AIM OF THE TASK -> Going through the material below, please gather all lines with the word "Classrooms" in them.

□ □ □ □ □ □ □

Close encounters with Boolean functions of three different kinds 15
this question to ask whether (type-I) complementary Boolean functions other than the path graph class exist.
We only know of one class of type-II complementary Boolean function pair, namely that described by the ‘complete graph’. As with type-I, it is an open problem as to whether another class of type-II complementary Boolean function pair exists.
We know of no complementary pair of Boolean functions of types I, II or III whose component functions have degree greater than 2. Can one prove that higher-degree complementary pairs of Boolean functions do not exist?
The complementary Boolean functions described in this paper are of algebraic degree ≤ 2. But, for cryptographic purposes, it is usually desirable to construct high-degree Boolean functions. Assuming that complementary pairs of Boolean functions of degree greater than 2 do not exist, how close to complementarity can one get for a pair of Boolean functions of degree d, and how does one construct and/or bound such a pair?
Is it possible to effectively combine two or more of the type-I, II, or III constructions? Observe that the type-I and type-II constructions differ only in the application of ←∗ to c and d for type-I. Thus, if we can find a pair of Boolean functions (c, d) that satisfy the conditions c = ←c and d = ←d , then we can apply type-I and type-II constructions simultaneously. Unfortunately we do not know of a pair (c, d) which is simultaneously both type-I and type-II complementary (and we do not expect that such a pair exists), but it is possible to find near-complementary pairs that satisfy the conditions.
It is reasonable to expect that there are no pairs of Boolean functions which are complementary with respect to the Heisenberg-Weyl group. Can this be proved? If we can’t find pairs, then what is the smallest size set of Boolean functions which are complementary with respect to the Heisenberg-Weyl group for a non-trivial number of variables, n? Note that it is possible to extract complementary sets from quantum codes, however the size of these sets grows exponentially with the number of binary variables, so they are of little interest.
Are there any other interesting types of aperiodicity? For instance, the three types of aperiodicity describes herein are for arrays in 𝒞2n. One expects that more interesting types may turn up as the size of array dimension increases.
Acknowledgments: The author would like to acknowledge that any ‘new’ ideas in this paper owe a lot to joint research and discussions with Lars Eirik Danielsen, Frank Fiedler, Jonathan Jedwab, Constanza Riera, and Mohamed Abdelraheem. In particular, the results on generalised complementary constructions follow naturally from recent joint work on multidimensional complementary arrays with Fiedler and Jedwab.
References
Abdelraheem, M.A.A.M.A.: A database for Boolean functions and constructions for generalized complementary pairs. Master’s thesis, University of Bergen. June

□ □ □ □ □ □ □

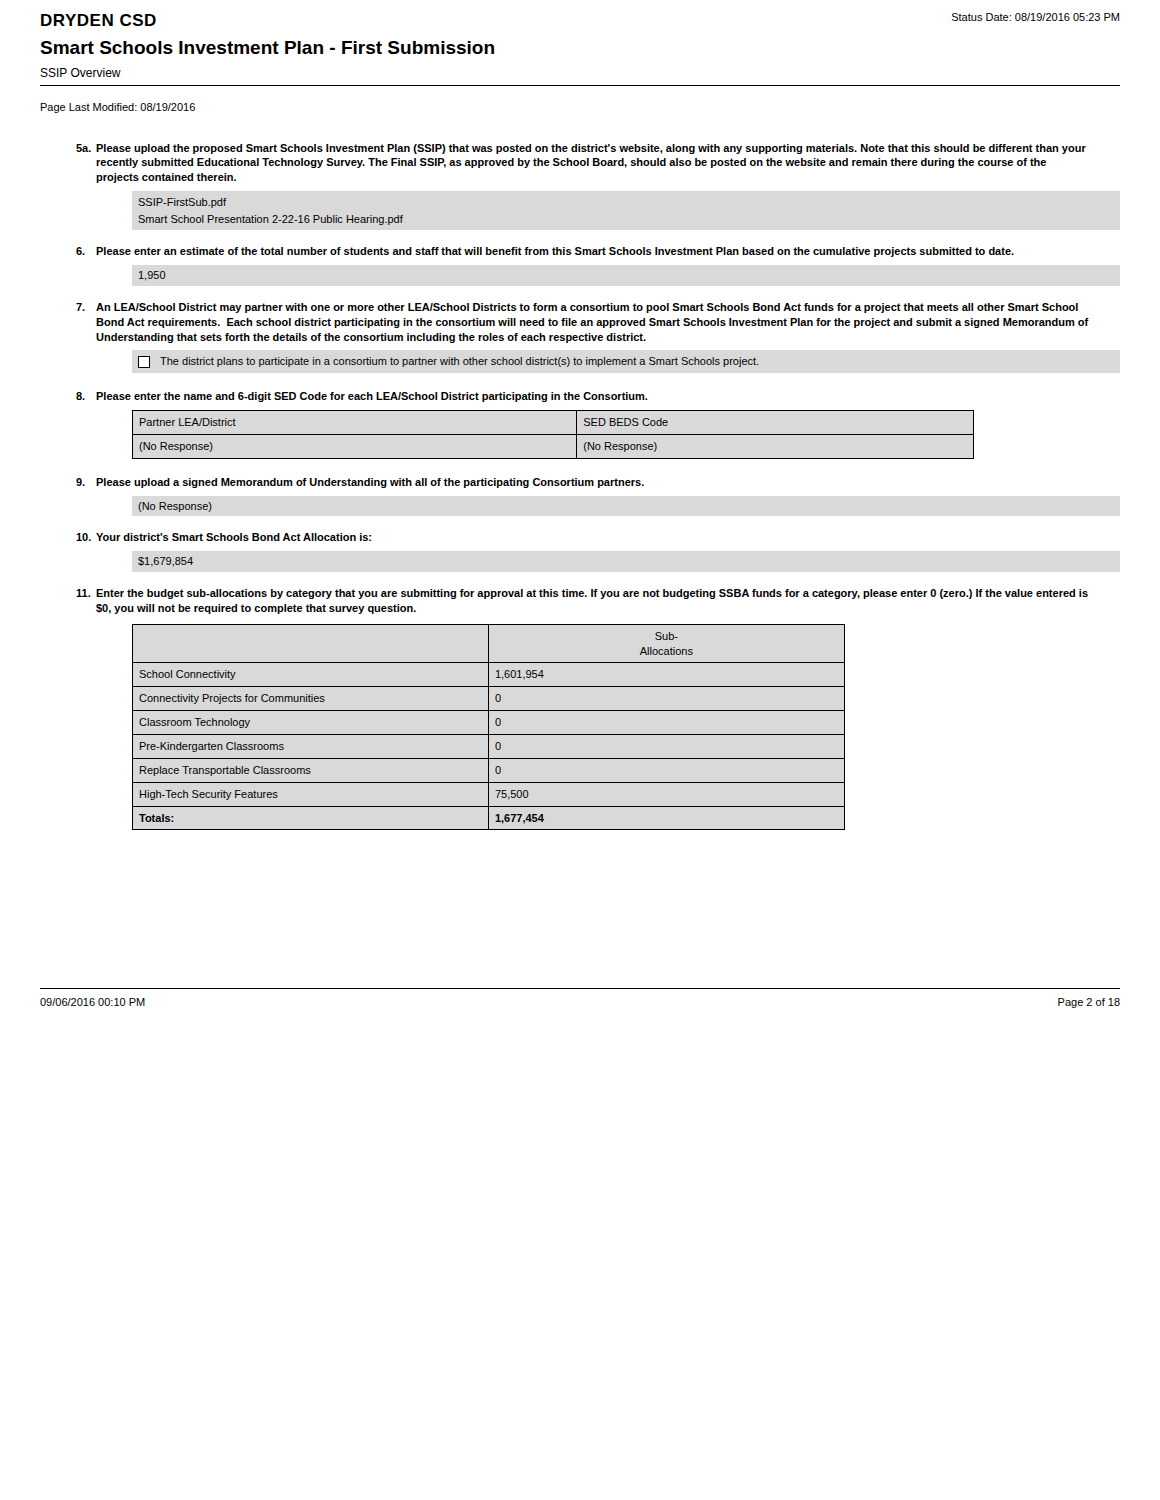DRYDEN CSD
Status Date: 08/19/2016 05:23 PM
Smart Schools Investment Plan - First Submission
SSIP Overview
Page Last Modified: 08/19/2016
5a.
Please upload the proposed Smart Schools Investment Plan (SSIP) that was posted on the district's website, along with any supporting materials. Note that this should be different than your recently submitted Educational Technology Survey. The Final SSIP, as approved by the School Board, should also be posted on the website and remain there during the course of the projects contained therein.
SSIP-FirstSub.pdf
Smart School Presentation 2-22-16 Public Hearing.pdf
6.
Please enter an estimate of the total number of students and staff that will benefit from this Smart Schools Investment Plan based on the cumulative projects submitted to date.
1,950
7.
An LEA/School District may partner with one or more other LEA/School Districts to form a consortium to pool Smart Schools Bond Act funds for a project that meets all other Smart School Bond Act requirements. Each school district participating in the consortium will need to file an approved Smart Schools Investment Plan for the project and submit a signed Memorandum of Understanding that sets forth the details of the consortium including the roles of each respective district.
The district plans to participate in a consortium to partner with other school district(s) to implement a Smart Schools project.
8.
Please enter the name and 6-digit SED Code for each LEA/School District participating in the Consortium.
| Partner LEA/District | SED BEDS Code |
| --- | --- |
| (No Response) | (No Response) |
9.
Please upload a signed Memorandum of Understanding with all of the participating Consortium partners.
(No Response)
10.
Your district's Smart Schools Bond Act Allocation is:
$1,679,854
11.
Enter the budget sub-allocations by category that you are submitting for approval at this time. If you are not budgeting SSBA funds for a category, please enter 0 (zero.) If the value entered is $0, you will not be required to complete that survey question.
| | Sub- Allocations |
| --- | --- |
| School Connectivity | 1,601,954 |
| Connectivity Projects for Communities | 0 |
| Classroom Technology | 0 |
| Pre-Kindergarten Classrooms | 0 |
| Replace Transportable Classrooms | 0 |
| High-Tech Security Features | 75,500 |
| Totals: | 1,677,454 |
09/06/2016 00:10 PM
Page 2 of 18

□ □ □ □ □ □ □

ANSWER BOX ->
| Pre-Kindergarten Classrooms | 0 |
| Replace Transportable Classrooms | 0 |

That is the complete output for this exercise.